Shannon Entropy

For discrete random variable $X$ with events $\{ x_1, …, x_n \}$ and probability mass function $P(X)$, we defien the Shannon Entropy $H(X)$ as

$$H(X) = E[-log_b \ P(X)] = - \sum_{i = 1}^{i = n} \ P(x_i) log_b \ P(x_i)$$

where $b$ is the base of the logarithm.
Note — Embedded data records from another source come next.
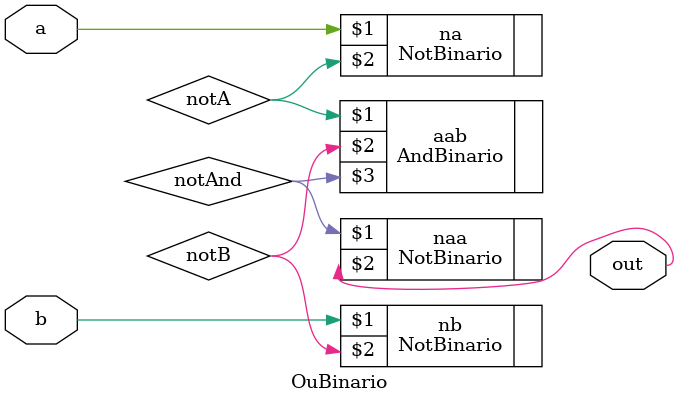
<source format=v>
module OuBinario(a,b,out);
	input a;
	input b;
	output out;
	wire notA, notB,notAnd;
	
	NotBinario na(a,notA);
	NotBinario nb(b,notB);
	AndBinario aab(notA,notB,notAnd);
	NotBinario naa(notAnd,out);
endmodule 

</source>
The unit of Shannon entropy is bit for $b = 2$ while nat for $b = e$

The Perspective of Venn Diagram

We can illustrate the relation between joint entropy, conditional entropy, and mutual entropy as the following figure

where $H(X), \ H(Y)$ are Shannon entropy of RV $X, \ Y$ respectively. $H(X, Y)$ is the joint entopy. $I(X; Y)$ is the mutual entropy. $H(X|Y), \ H(Y|X)$ are conditional entropy that given $Y$ and $X$ respectively.

Joint Entropy

The joint distribution is $P(X,Y)$ for two discrete random variables $X$ and $Y$. Thus the joint entropy is defined as

$$H(X, Y) = E[-log \ P(X, Y)] = - \sum_{i = 1}^{i = n} \sum_{j = 1}^{j = n} \ P(x_i, y_j) log \ P(x_i, y_j)$$

Conditional Entropy

The conditional entropy of $Y$ given $X$ is defined as

$$H(Y | X) = H(X, Y) - H(Y)$$

$$= - \sum_{i = 1}^{i = n} \sum_{j = 1}^{j = n} \ P(x_i, y_j) log \ P(x_i, y_j) - (- \sum_{j = 1}^{j = n} \ P(y_j) log \ P(y_j))$$

$$= \sum_{j = 1}^{j = n} \ (\sum_{i = 1}^{i = n} P(x_i, y_j)) log \ (\sum_{i = 1}^{i = n} P(x_i, y_j)) - \sum_{i = 1}^{i = n} \sum_{j = 1}^{j = n} \ P(x_i, y_j) log \ P(x_i, y_j)$$

$$ = \sum_{i = 1}^{i = n} \sum_{j = 1}^{j = n} \ P(x_i, y_j) (log \ (\sum_{i = 1}^{i = n} P(x_i, y_j)) - log \ P(x_i, y_j)) $$

$$ = \sum_{i = 1}^{i = n} \sum_{j = 1}^{j = n} \ P(x_i, y_j) (- log \ \frac{P(x_i, y_j)}{P(y_j)}) $$

$$ = - \sum_{i = 1}^{i = n} \sum_{j = 1}^{j = n} \ P(x_i, y_j) log \ \frac{P(x_i, y_j)}{P(y_j)} $$

Mutual Information(MI)

In general, MI is the intersection or say the common information for both random variables $X$ and $Y$.

Let $(X,Y)$ be a pair of random variables with values over the space $X \times Y$. If their joint distribution is $P(X,Y)$ and the marginal distributions are $P_X(X)$ and $P_Y(Y)$, the mutual information is defined as

$$I(X; Y) = H(X) + H(Y) - H(X, Y)$$

$$ = - \sum_{i = 1}^{i = n} \ P_X(x_i) log \ P_X(x_i) - \sum_{j = 1}^{j = n} \ P_Y(y_j) log \ P_Y(y_j) + \sum_{i = 1}^{i = n} \sum_{j = 1}^{j = n} \ P(x_i, y_j) log \ P(x_i, y_j) $$

$$ = - \sum_{i = 1}^{i = n} \ (\sum_{j = 1}^{j = n} P(x_i, y_j)) \ log (\sum_{j = 1}^{j = n} P(x_i, y_j)) - \sum_{j = 1}^{j = n} \ (\sum_{i = 1}^{i = n} P(x_i, y_j)) \ log (\sum_{i = 1}^{i = n} P(x_i, y_j)) $$

$$ +\sum_{i = 1}^{i = n} \sum_{j = 1}^{j = n} \ P(x_i, y_j) log \ P(x_i, y_j) $$

$$ = \sum_{i = 1}^{i = n} \sum_{j = 1}^{j = n} \ P(x_i, y_j) log \ \frac{P(x_i, y_j)}{P_X(X) \ P_Y(Y)} $$

In the view of set, MI can also be defined as

$$I(X; Y) = H(X) + H(Y) - H(X, Y)$$

$$ = H(X) - H(X | Y) = H(Y) - H(Y | X) $$

$$ = H(X, Y) - H(X | Y) - H(Y | X) $$